• [DATA PROVIDED]
###
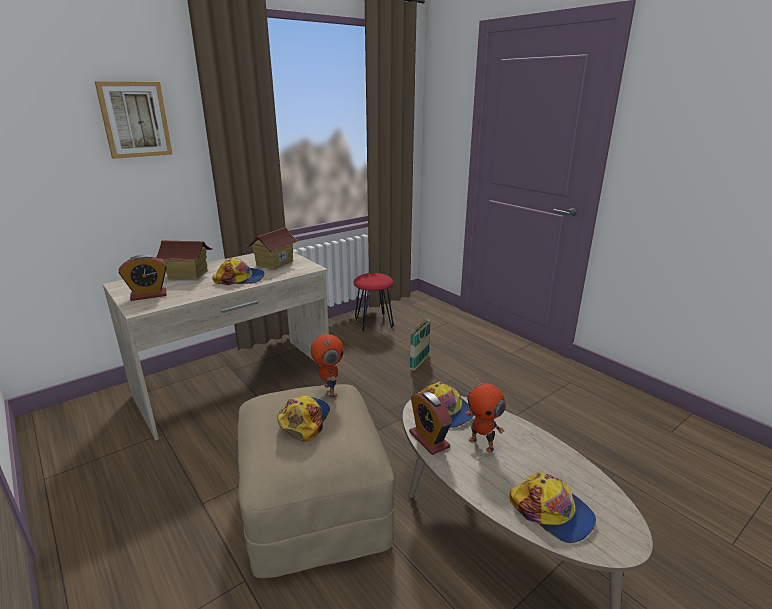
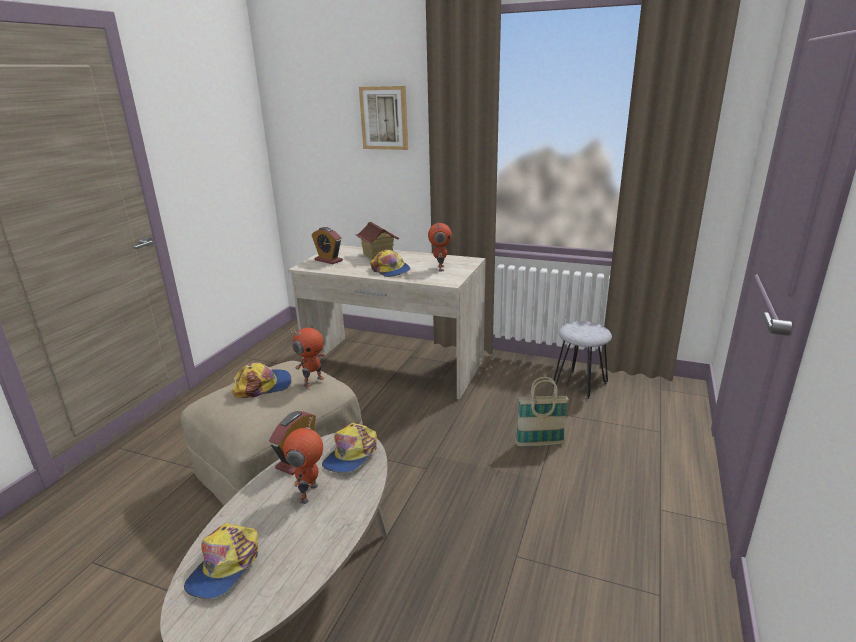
camera: 60 degrees right, 0 degrees up
toy house [246,227,298,269] -> toy robot [428,223,452,271]
red stool [353,273,394,332] -> grey stool [553,321,612,400]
###
• [TASK TO CARRY OUT] Would you write out all of the data exactly as it stands, without the pictures?

• [SOLUTION]
camera: 60 degrees right, 0 degrees up
toy house [246,227,298,269] -> toy robot [428,223,452,271]
red stool [353,273,394,332] -> grey stool [553,321,612,400]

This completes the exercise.